- Material to process
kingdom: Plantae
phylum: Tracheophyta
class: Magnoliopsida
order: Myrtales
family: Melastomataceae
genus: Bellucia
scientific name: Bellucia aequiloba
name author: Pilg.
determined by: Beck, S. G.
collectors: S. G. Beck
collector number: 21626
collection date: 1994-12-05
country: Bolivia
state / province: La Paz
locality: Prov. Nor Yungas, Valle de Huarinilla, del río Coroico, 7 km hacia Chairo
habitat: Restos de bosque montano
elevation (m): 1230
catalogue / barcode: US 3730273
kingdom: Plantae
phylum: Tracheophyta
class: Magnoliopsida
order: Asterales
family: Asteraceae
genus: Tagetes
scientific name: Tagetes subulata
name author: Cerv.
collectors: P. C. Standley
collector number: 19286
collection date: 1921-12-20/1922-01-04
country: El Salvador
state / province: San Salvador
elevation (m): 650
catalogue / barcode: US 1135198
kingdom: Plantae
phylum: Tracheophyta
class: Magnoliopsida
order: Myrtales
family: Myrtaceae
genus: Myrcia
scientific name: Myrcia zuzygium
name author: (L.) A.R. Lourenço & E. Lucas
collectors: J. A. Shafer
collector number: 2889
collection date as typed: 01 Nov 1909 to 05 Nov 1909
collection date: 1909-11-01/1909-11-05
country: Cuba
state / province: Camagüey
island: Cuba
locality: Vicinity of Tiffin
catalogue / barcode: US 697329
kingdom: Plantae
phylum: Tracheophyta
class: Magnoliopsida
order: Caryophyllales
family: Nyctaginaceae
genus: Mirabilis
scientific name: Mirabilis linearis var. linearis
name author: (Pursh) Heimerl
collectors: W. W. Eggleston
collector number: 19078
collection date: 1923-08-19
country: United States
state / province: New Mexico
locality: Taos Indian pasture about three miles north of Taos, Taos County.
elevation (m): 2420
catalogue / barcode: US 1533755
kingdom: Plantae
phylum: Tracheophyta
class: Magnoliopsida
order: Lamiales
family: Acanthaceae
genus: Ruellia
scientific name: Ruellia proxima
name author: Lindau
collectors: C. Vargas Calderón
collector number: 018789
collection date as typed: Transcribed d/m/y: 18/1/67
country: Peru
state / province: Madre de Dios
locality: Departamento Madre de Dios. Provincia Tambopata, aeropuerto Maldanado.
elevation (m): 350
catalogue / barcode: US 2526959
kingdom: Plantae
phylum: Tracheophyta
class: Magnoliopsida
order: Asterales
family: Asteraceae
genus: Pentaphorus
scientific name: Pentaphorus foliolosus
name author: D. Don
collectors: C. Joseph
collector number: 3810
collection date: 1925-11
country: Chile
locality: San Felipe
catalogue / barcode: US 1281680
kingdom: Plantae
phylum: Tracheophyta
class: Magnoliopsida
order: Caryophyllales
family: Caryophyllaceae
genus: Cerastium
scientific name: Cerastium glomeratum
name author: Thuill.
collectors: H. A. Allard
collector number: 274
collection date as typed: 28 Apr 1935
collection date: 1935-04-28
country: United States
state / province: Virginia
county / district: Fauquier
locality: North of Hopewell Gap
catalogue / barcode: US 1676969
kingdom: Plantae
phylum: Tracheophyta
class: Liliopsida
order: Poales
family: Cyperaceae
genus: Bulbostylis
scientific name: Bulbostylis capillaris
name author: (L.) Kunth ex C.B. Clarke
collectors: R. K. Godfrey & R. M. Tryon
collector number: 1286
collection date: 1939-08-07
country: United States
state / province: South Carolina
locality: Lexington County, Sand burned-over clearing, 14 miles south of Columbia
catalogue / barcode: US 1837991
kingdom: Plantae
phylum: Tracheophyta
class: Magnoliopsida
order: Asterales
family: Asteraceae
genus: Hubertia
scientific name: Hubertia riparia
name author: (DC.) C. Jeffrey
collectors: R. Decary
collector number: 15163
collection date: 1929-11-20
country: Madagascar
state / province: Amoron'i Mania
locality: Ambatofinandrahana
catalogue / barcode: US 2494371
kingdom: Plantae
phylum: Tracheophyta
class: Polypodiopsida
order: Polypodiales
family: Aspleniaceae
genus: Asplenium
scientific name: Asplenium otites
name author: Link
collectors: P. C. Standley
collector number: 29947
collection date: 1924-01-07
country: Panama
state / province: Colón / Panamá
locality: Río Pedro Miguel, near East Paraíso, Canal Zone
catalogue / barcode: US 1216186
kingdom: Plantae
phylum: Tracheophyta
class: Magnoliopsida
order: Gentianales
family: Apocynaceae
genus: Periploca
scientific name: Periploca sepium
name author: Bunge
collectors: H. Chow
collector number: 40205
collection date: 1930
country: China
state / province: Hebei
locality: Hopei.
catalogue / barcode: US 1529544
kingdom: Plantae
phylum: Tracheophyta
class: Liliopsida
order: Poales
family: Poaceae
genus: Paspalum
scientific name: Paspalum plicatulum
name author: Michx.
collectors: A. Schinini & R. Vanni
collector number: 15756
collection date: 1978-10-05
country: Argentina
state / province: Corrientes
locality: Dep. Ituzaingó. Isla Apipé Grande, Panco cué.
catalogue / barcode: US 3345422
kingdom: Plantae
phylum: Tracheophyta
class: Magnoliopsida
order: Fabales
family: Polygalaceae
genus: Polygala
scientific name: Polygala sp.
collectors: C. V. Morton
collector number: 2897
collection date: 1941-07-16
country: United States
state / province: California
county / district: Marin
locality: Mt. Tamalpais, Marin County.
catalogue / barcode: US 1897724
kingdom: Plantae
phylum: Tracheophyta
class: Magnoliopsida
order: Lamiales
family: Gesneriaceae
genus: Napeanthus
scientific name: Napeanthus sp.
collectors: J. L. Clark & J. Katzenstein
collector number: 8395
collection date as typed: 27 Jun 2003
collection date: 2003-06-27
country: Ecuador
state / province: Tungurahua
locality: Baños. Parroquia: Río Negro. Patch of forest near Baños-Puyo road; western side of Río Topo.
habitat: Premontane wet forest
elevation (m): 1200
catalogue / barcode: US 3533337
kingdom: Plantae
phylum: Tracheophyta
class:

- What is required
Can you reproduce every line of all the items above, character for character, without changing anything?

- Completed task
kingdom: Plantae
phylum: Tracheophyta
class: Magnoliopsida
order: Myrtales
family: Melastomataceae
genus: Bellucia
scientific name: Bellucia aequiloba
name author: Pilg.
determined by: Beck, S. G.
collectors: S. G. Beck
collector number: 21626
collection date: 1994-12-05
country: Bolivia
state / province: La Paz
locality: Prov. Nor Yungas, Valle de Huarinilla, del río Coroico, 7 km hacia Chairo
habitat: Restos de bosque montano
elevation (m): 1230
catalogue / barcode: US 3730273
kingdom: Plantae
phylum: Tracheophyta
class: Magnoliopsida
order: Asterales
family: Asteraceae
genus: Tagetes
scientific name: Tagetes subulata
name author: Cerv.
collectors: P. C. Standley
collector number: 19286
collection date: 1921-12-20/1922-01-04
country: El Salvador
state / province: San Salvador
elevation (m): 650
catalogue / barcode: US 1135198
kingdom: Plantae
phylum: Tracheophyta
class: Magnoliopsida
order: Myrtales
family: Myrtaceae
genus: Myrcia
scientific name: Myrcia zuzygium
name author: (L.) A.R. Lourenço & E. Lucas
collectors: J. A. Shafer
collector number: 2889
collection date as typed: 01 Nov 1909 to 05 Nov 1909
collection date: 1909-11-01/1909-11-05
country: Cuba
state / province: Camagüey
island: Cuba
locality: Vicinity of Tiffin
catalogue / barcode: US 697329
kingdom: Plantae
phylum: Tracheophyta
class: Magnoliopsida
order: Caryophyllales
family: Nyctaginaceae
genus: Mirabilis
scientific name: Mirabilis linearis var. linearis
name author: (Pursh) Heimerl
collectors: W. W. Eggleston
collector number: 19078
collection date: 1923-08-19
country: United States
state / province: New Mexico
locality: Taos Indian pasture about three miles north of Taos, Taos County.
elevation (m): 2420
catalogue / barcode: US 1533755
kingdom: Plantae
phylum: Tracheophyta
class: Magnoliopsida
order: Lamiales
family: Acanthaceae
genus: Ruellia
scientific name: Ruellia proxima
name author: Lindau
collectors: C. Vargas Calderón
collector number: 018789
collection date as typed: Transcribed d/m/y: 18/1/67
country: Peru
state / province: Madre de Dios
locality: Departamento Madre de Dios. Provincia Tambopata, aeropuerto Maldanado.
elevation (m): 350
catalogue / barcode: US 2526959
kingdom: Plantae
phylum: Tracheophyta
class: Magnoliopsida
order: Asterales
family: Asteraceae
genus: Pentaphorus
scientific name: Pentaphorus foliolosus
name author: D. Don
collectors: C. Joseph
collector number: 3810
collection date: 1925-11
country: Chile
locality: San Felipe
catalogue / barcode: US 1281680
kingdom: Plantae
phylum: Tracheophyta
class: Magnoliopsida
order: Caryophyllales
family: Caryophyllaceae
genus: Cerastium
scientific name: Cerastium glomeratum
name author: Thuill.
collectors: H. A. Allard
collector number: 274
collection date as typed: 28 Apr 1935
collection date: 1935-04-28
country: United States
state / province: Virginia
county / district: Fauquier
locality: North of Hopewell Gap
catalogue / barcode: US 1676969
kingdom: Plantae
phylum: Tracheophyta
class: Liliopsida
order: Poales
family: Cyperaceae
genus: Bulbostylis
scientific name: Bulbostylis capillaris
name author: (L.) Kunth ex C.B. Clarke
collectors: R. K. Godfrey & R. M. Tryon
collector number: 1286
collection date: 1939-08-07
country: United States
state / province: South Carolina
locality: Lexington County, Sand burned-over clearing, 14 miles south of Columbia
catalogue / barcode: US 1837991
kingdom: Plantae
phylum: Tracheophyta
class: Magnoliopsida
order: Asterales
family: Asteraceae
genus: Hubertia
scientific name: Hubertia riparia
name author: (DC.) C. Jeffrey
collectors: R. Decary
collector number: 15163
collection date: 1929-11-20
country: Madagascar
state / province: Amoron'i Mania
locality: Ambatofinandrahana
catalogue / barcode: US 2494371
kingdom: Plantae
phylum: Tracheophyta
class: Polypodiopsida
order: Polypodiales
family: Aspleniaceae
genus: Asplenium
scientific name: Asplenium otites
name author: Link
collectors: P. C. Standley
collector number: 29947
collection date: 1924-01-07
country: Panama
state / province: Colón / Panamá
locality: Río Pedro Miguel, near East Paraíso, Canal Zone
catalogue / barcode: US 1216186
kingdom: Plantae
phylum: Tracheophyta
class: Magnoliopsida
order: Gentianales
family: Apocynaceae
genus: Periploca
scientific name: Periploca sepium
name author: Bunge
collectors: H. Chow
collector number: 40205
collection date: 1930
country: China
state / province: Hebei
locality: Hopei.
catalogue / barcode: US 1529544
kingdom: Plantae
phylum: Tracheophyta
class: Liliopsida
order: Poales
family: Poaceae
genus: Paspalum
scientific name: Paspalum plicatulum
name author: Michx.
collectors: A. Schinini & R. Vanni
collector number: 15756
collection date: 1978-10-05
country: Argentina
state / province: Corrientes
locality: Dep. Ituzaingó. Isla Apipé Grande, Panco cué.
catalogue / barcode: US 3345422
kingdom: Plantae
phylum: Tracheophyta
class: Magnoliopsida
order: Fabales
family: Polygalaceae
genus: Polygala
scientific name: Polygala sp.
collectors: C. V. Morton
collector number: 2897
collection date: 1941-07-16
country: United States
state / province: California
county / district: Marin
locality: Mt. Tamalpais, Marin County.
catalogue / barcode: US 1897724
kingdom: Plantae
phylum: Tracheophyta
class: Magnoliopsida
order: Lamiales
family: Gesneriaceae
genus: Napeanthus
scientific name: Napeanthus sp.
collectors: J. L. Clark & J. Katzenstein
collector number: 8395
collection date as typed: 27 Jun 2003
collection date: 2003-06-27
country: Ecuador
state / province: Tungurahua
locality: Baños. Parroquia: Río Negro. Patch of forest near Baños-Puyo road; western side of Río Topo.
habitat: Premontane wet forest
elevation (m): 1200
catalogue / barcode: US 3533337
kingdom: Plantae
phylum: Tracheophyta
class:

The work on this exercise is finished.